One thing to note here, is that BTRFS use (Lack of use), is heavily based on the way RAID1 is implemented. A BTRFS RAID1 doeesn't do dual disk striping, it writes the file twice on different drives. You can do a RAID1 with 3 drives or 4 or 5. giving the same redundancy of RAID5 with a different name. If you want to double the parity, I believe you would put dual RAID1s into another RAID1.
I think the functionality of BTRFS is there, though the ideas about how we build redundant data sets will need to shift a bit.
Btrfs raid1 currently means "2 copies", even if you have 3+ devices. Btrfs is also capable of using different sized drives efficiently. Try creating a single volume raid5 with 3x 1TB and 3x 2TB. This is ~7TB usable (not including some space for fs metadata but does account for parity). Rebalance is not required when adding those 3x 2TB drives, they'll fairly immediately be put to use (the next time data chunks are allocated). And also no initial syncs when creating or adding drives.
I'm sorry but I don't think I follow you. Mirroring can never achieve the space / redundancy efficiency of parity raid, I don't see how the above works.
It looks like he's trying to say: in an array of N >= 2 drives, "BTRFS RAID 1" will still only choose 2 disks to replicate a file to. It's just 2 different ones for every file.
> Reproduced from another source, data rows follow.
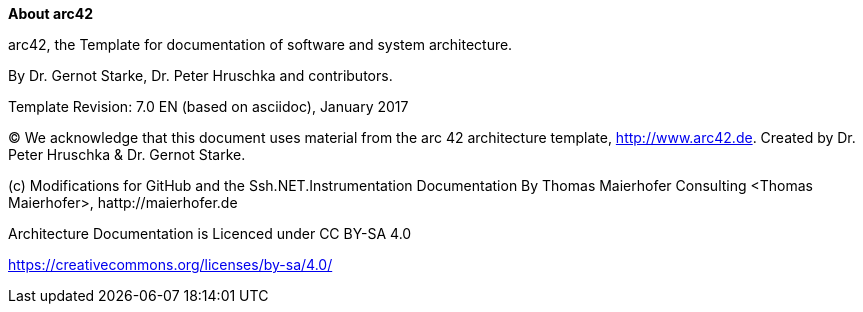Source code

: :toc-title: Table of Contents
:toc:
:imagesdir: ./images
:homepage: http://arc42.org
:keywords: software-architecture, documentation, template, arc42

:numbered!:
**About arc42**

[role="lead"]
arc42, the Template for documentation of
software and system architecture.

By Dr. Gernot Starke, Dr. Peter Hruschka and contributors.


Template Revision: 7.0 EN (based on asciidoc), January 2017

(C)
We acknowledge that this document uses material from the
arc 42 architecture template, http://www.arc42.de.
Created by Dr. Peter Hruschka & Dr. Gernot Starke.

(c) Modifications for GitHub and the Ssh.NET.Instrumentation Documentation
By Thomas  Maierhofer Consulting <Thomas Maierhofer>, hattp://maierhofer.de

Architecture Documentation is Licenced under CC BY-SA 4.0

https://creativecommons.org/licenses/by-sa/4.0/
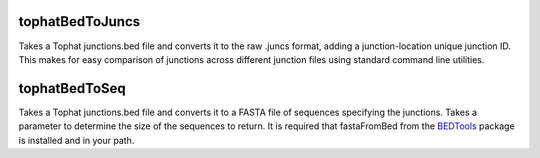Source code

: ================
tophatBedToJuncs
================
Takes a Tophat junctions.bed file and converts it to the raw .juncs 
format, adding a junction-location unique junction ID. This makes for
easy comparison of junctions across different junction files using
standard command line utilities.

======================
tophatBedToSeq
======================
Takes a Tophat junctions.bed file and converts it to a FASTA file of
sequences specifying the junctions. Takes a parameter to determine
the size of the sequences to return. It is required that fastaFromBed
from the BEDTools_ package is installed and in your path.

.. _BEDTools: http://code.google.com/p/bedtools/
Well, not every file, but you see the point.
If that's the case, this has the advantage of having a subset of files recoverable even after >1 disk failure. Unlike RAID 5.
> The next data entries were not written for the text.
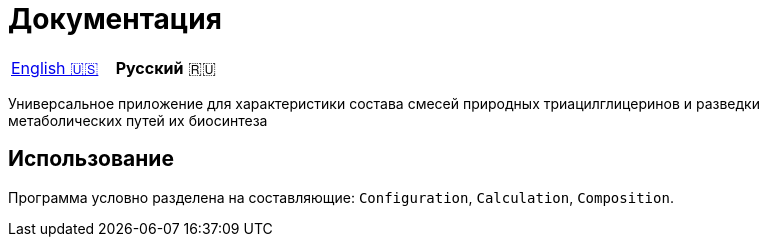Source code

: # Документация

|===
|link:en-US.adoc[English 🇺🇸]|**Русский** 🇷🇺
|===

Универсальное приложение для характеристики состава смесей природных триацилглицеринов и разведки метаболических путей их биосинтеза

## Использование

Программа условно разделена на составляющие: `Configuration`, `Calculation`, `Composition`.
On the flip side: read speed is limited to at most 2 concurrent disks. Unlike RAID 5, where it's N-1. But that's theoretical, what's the reality on read speeds in RAID 5?
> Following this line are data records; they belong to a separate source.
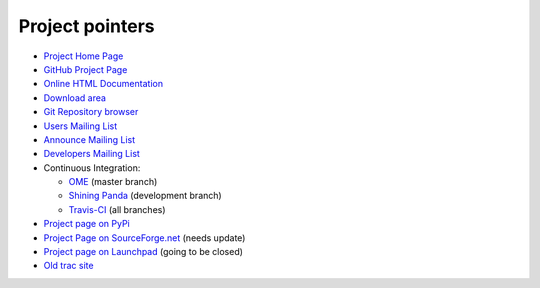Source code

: ================
Project pointers
================

* `Project Home Page <http://www.pytables.org>`_
* `GitHub Project Page <https://github.com/PyTables>`_
* `Online HTML Documentation <http://pytables.github.com>`_
* `Download area <http://sourceforge.net/projects/pytables/files/pytables>`_
* `Git Repository browser <https://github.com/PyTables/PyTables>`_
* `Users Mailing List <https://lists.sourceforge.net/lists/listinfo/pytables-users>`_
* `Announce Mailing List <https://lists.sourceforge.net/lists/listinfo/pytables-announce>`_
* `Developers Mailing List <https://groups.google.com/group/pytables-dev>`_
* Continuous Integration:

  - `OME <http://hudson.openmicroscopy.org.uk/job/PyTables>`_ (master branch)
  - `Shining Panda <https://jenkins.shiningpanda.com/pytables/>`_ (development branch)
  - `Travis-CI <https://travis-ci.org/PyTables/PyTables>`_ (all branches)

* `Project page on PyPi <https://pypi.python.org/pypi/tables>`_
* `Project Page on SourceForge.net <http://sourceforge.net/projects/pytables>`_
  (needs update)
* `Project page on Launchpad <https://launchpad.net/pytables>`_
  (going to be closed)
* `Old trac site <http://www.pytables.org/trac-bck>`_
Anyway, if that's true, that would be a really weird name. Why didn't they call that "BTRFS RAID 5"? A look at the docs doesn't make this clear to me at all. I'm not sure what to believe...
I was not even aware of this possibility, thanks for explaining it to me.
The concept fills with me with absolute horror though. Losing a part of my files is as bad as losing everything.
The performance benefit with larger files of RAID1 vs RAID5/6 can be very 'substantial'. Even my old 18 TB NAS could achieve 1+ GB/s on sequential reads.
RAID5/6+ is only as fast as your slowest disk, and seek times are no better. In most respects, mirroring gets you better performance, and for most drive configurations, is more reliable than RAID5. Massive throughput on single files one at a time is not interesting to most people with big storage requirements.
I currently run RAID6 (raidz2) across 10 drives. But I'll be moving to RAID10 before long. Whether using zfs or not, depends on btrfs stability.
RAID5/6 is only as fast as the slowes disk regarding ZFS yes if you talk about random IOPS. BTRFS performance I haven't measured yet.
RAID5/6 random IOPS can be quite good or as you can expect if you use MDADM.
The best solution seems to be tons of RAM for caching and ZFS with SSD SLOG if you need reliable and fast sync writes. But with ZFS, performance comes second over reliability.
RAID isn't backup. Losing some of your files instead of all your files means you have access to some of the files during the restore window. And your restore might be quicker?
But how do you even fire up an Oracle database with some of the dbf files missing? And I can't think of any other application (other than maybe a document storage system) that would be useful with some of the files missing.
As you said yourself, volume sizes aren't exactly the problem anymore ie there is tons of space to store bits these days.
Raid rebuilds take way too long for modern volume sizes.
Raid rebuilds take so long that the likelihood of losing a second drive before completion is very high.
The safety you generally want is redundant copies of checksummed data and metadata blocks.
Btrfs allows you to choose the number of copies of data or metadata separately.
Talking about RAID in the context of btrfs and zfs generally seems to confuse people as it brings in the old expectations and understandings they worked so hard at figuring out for the RAID era.
Rebuilds on ZFS and BTRFS are quite reasonable because most of the time only the data itself is rebuild, not the entire drive as with old-fashioned solutions.
Rebuilds depend on drive size, not array size.
Tripple-parity as part of ZFS allows you to create even larger VDEVS while keeping the risks manageable. Interesting for low-performance archiving solutions.
I think the functionality of BTRFS is there, though the ideas about how we build redundant data sets will need to shift a bit.